Die hilfsweise erhobene Rüge

41 Hilfsweise beantragt die italienische Regierung in ihrer Klageschrift, die Bestimmung der Entscheidung vom 22. Oktober 1976 für nichtig zu erklären, durch die sie verpflichtet wurde, die Beträge zurückzufordern, die aufgrund der für rechtswidrig und unvereinbar mit dem Gemeinsamen Markt erklärten (siehe oben, Nr. 15) Beihilfe gewährt worden waren. Sie macht geltend, die Rückforderung der zugebilligten Vergütungen sei wegen unüberwindbarer technischer Schwierigkeiten und wegen des gesellschaftlichen Unbehagens, das jedes Rückforderungsvorhaben hervorrufen würde, unmöglich.

42 Inzwischen, nämlich am 29. Januar 1998, hat der Gerichtshof das Urteil in der Rechtssache C 280/95 (Kommission/Italien; siehe oben, Nr. 12) erlassen, durch das gerade der Verstoß Italiens gegen seine Verpflichtung festgestellt wurde, die aufgrund der 1992 eingeführten Regelung gewährten Beihilfen zurückzufordern. Wie ich schon zuvor festgestellt habe, ist die streitgegenständliche Vergütungsregelung eine Verlängerung der 1992 erlassenen Regelung, die zugunsten der Transportunternehmen aus anderen Mitgliedstaaten durch eine — niemals durchgeführte — Ausgleichsregelung ergänzt wurde.
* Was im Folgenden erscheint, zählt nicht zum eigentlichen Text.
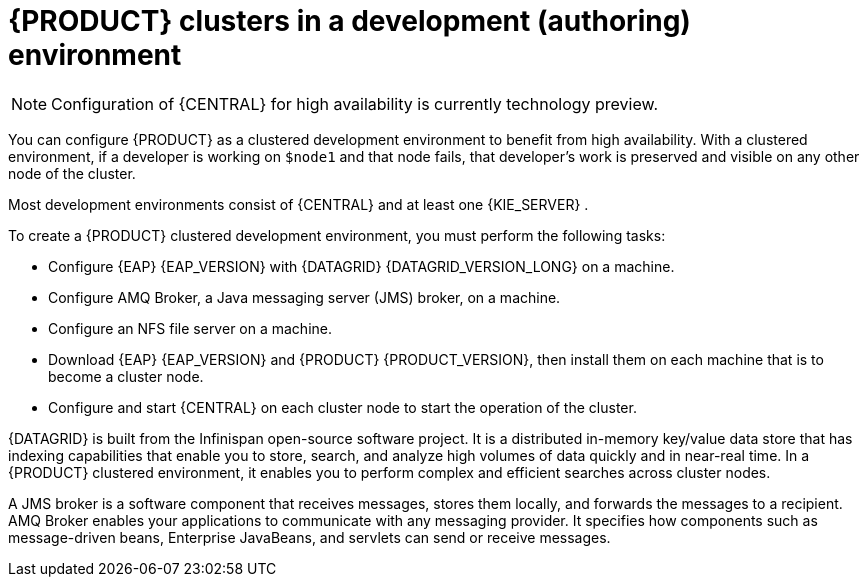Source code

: [id='clustering-dev-con']
= {PRODUCT} clusters in a development (authoring) environment

[NOTE]
====
Configuration of {CENTRAL} for high availability is currently technology preview.
====

ifdef::PAM[]
Developers can use {PRODUCT} to author rules and processes that assist users with decision making.

endif::[]
You can configure {PRODUCT} as a clustered development environment to benefit from high availability. With a clustered environment, if a developer is working on `$node1` and that node fails, that developer's work is preserved and visible on any other node of the cluster.

Most development environments consist of {CENTRAL}
ifdef::PAM[]
for creating rules and processes.
endif::[]
 and at least one {KIE_SERVER}
ifdef::PAM[]
 to test those rules and processes
endif::[]
.

To create a {PRODUCT} clustered development environment, you must perform the following tasks:

* Configure {EAP} {EAP_VERSION} with {DATAGRID} {DATAGRID_VERSION_LONG} on a machine.
* Configure AMQ Broker, a Java messaging server (JMS) broker, on a machine.
* Configure an NFS file server on a machine.
* Download {EAP} {EAP_VERSION} and {PRODUCT} {PRODUCT_VERSION}, then install them on each machine that is to become a cluster node.
* Configure and start {CENTRAL} on each cluster node to start the operation of the cluster.

{DATAGRID} is built from the Infinispan open-source software project. It is a distributed in-memory key/value data store that has indexing capabilities that enable you to store, search, and analyze high volumes of data quickly and in near-real time.  In a {PRODUCT} clustered environment, it enables you to perform complex and efficient searches across cluster nodes.

A JMS broker is a software component that receives messages, stores them locally, and forwards the messages to a recipient. AMQ Broker enables your applications to communicate with any messaging provider. It specifies how components such as message-driven beans, Enterprise JavaBeans, and servlets can send or receive messages.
Die Einführung der genannten Ergänzungsregelung berührt jedenfalls keinesfalls die Verpflichtung zur Rückforderung der Vergütungen. Die im Rahmen der vorliegenden Klage hilfsweise geltend gemachte völlige Unmöglichkeit wurde damals als Einrede vorgebracht und zurückgewiesen. Daher ist die Begründung des genannten Urteils zu übernehmen und die Rüge der völligen Unmöglichkeit zurückzuweisen. Damit scheint sich auch die italienische Regierung abgefunden zu haben, als sie in der mündlichen Verhandlung von einer Substantiierung der hilfsweise erhobenen Rüge absah.

Kosten

43 Aus der umfassenden Klageabweisung, wie ich sie vorschlage, folgt gemäß Artikel 69 § 2 der Verfahrensordnung, daß der italienischen Regierung die Kosten aufzuerlegen sind.

Entscheidungsvorschlag

44 Gemäß den vorstehenden Erwägungen schlage ich vor,

die vorliegende Klage, mit der die Italienische Republik die Nichtigerklärung der Entscheidung der Kommission vom 22. Oktober 1996 über die von Italien eingeführte Steueranrechnung im gewerblichen Güterkraftverkehr (C 45/95 ex NN 48/95) begehrt, abzuweisen und

der Italienischen Republik die Kosten aufzuerlegen.